Combining operational data from other sources — particularly Big Data sets — is generating a lot of discussion as a “next step” for companies investing in Big Data. So it’s not surprising that Pentaho’s release of its new Business Analytics 5.0 platform is generating some buzz.
Pentaho calls this release a “complete redesign and overhaul of its data integration and analytics platform,” according to IDG. The reason for the overhaul: Pentaho wants to build a solution from the ground up that could address “data blending” and make it easier for the end user.
Which begs the question: What, exactly, is “data blending?”
Pentaho defines it as “blending” data from other sources to make your data sets more valuable and more insightful, the article explains. That sounds simple enough, but the problem lies in trying to actually do it.

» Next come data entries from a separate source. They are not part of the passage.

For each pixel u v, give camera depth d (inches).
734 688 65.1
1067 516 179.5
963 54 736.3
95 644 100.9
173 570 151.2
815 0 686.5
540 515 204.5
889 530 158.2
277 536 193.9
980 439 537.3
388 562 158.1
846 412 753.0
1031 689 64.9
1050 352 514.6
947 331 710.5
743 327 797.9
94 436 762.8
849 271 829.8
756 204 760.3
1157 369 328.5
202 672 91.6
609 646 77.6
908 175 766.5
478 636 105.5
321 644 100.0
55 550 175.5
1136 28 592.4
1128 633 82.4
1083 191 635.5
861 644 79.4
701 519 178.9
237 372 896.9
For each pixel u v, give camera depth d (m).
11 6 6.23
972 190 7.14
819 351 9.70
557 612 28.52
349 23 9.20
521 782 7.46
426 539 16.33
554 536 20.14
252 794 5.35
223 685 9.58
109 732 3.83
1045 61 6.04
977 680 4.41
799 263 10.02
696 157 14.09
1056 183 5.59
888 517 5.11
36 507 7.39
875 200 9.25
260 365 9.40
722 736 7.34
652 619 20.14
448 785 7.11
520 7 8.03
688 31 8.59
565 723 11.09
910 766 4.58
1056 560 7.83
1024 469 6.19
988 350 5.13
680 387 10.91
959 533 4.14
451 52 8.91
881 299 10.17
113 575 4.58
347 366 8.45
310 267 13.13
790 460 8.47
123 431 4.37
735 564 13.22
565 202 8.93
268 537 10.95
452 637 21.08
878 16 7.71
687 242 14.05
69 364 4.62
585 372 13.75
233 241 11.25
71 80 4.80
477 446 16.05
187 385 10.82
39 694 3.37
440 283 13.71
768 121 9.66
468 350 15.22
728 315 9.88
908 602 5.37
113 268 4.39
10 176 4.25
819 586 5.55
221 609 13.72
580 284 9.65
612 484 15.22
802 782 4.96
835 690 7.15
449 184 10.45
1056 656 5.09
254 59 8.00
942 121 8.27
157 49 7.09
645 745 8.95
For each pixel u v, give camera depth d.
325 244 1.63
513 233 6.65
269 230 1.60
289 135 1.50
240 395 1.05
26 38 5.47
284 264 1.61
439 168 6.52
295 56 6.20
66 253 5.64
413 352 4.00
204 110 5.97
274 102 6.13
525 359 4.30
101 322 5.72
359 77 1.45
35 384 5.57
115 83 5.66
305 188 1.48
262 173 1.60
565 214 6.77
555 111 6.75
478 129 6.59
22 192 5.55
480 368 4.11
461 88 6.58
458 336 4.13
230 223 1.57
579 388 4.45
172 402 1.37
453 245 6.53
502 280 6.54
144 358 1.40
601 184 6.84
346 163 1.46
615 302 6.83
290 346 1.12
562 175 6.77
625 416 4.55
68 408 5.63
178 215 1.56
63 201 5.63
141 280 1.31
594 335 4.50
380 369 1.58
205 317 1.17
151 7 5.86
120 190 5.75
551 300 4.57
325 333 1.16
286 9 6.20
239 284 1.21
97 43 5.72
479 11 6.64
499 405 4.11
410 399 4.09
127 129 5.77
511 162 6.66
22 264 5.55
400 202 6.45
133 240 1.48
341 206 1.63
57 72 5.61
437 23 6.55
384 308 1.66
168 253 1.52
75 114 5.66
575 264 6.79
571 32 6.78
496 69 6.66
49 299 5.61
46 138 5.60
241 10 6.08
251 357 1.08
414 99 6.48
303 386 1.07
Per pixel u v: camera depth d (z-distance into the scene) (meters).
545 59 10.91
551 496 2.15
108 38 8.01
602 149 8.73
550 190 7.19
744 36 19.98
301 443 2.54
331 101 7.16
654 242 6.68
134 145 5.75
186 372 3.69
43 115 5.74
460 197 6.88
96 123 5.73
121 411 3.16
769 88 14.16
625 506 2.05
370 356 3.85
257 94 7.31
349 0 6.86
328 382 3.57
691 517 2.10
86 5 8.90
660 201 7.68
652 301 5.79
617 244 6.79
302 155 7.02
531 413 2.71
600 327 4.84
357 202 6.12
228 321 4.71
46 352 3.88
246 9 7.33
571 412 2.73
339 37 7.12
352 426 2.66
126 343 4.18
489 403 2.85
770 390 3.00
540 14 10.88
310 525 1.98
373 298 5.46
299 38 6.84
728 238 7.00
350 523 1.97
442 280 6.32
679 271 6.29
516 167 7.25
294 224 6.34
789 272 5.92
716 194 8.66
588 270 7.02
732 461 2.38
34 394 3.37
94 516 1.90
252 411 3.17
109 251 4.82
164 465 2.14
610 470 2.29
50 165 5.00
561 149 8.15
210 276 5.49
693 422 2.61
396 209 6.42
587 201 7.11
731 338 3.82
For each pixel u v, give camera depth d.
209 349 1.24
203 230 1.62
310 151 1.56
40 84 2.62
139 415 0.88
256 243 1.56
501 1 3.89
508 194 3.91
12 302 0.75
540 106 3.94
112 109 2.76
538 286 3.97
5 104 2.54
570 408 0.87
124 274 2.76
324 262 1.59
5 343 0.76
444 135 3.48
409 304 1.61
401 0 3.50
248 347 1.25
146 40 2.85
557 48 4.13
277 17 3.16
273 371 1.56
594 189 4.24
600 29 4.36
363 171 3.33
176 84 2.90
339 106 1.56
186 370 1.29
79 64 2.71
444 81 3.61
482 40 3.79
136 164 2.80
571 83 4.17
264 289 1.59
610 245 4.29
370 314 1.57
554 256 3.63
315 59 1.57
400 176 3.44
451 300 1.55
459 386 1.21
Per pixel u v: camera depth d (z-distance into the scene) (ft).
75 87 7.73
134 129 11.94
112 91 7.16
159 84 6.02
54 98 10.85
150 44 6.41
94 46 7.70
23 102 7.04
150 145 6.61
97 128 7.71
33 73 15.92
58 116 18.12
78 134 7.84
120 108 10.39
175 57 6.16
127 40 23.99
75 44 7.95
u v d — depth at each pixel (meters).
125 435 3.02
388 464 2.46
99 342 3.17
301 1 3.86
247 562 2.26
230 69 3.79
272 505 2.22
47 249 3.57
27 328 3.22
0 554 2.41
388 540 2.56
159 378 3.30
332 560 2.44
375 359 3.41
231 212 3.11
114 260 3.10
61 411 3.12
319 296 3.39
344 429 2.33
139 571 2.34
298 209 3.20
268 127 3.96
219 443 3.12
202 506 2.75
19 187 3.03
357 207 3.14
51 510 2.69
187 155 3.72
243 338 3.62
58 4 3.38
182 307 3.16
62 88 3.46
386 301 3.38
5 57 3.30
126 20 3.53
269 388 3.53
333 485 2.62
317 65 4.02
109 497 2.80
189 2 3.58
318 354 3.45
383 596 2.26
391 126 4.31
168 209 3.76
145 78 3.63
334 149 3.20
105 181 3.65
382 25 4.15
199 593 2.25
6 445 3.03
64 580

The tradition way to handle this is through data integration using a relational database, but that’s not possible when you’re dealing with massive volumes of data or a time crunch, Pentaho’s Chief of Data Integration Matt Casters explained.
Blending data actually requires a pretty complex architecture, especially since traditional BI tools rely on SQL with its structured, relational format.
Big Data, on the other hand, is all about large, unstructured data. Datanami provides a great explanation of this if you’re interested, but the bottom line is, combining these two worlds is a challenge if not an outright nightmare.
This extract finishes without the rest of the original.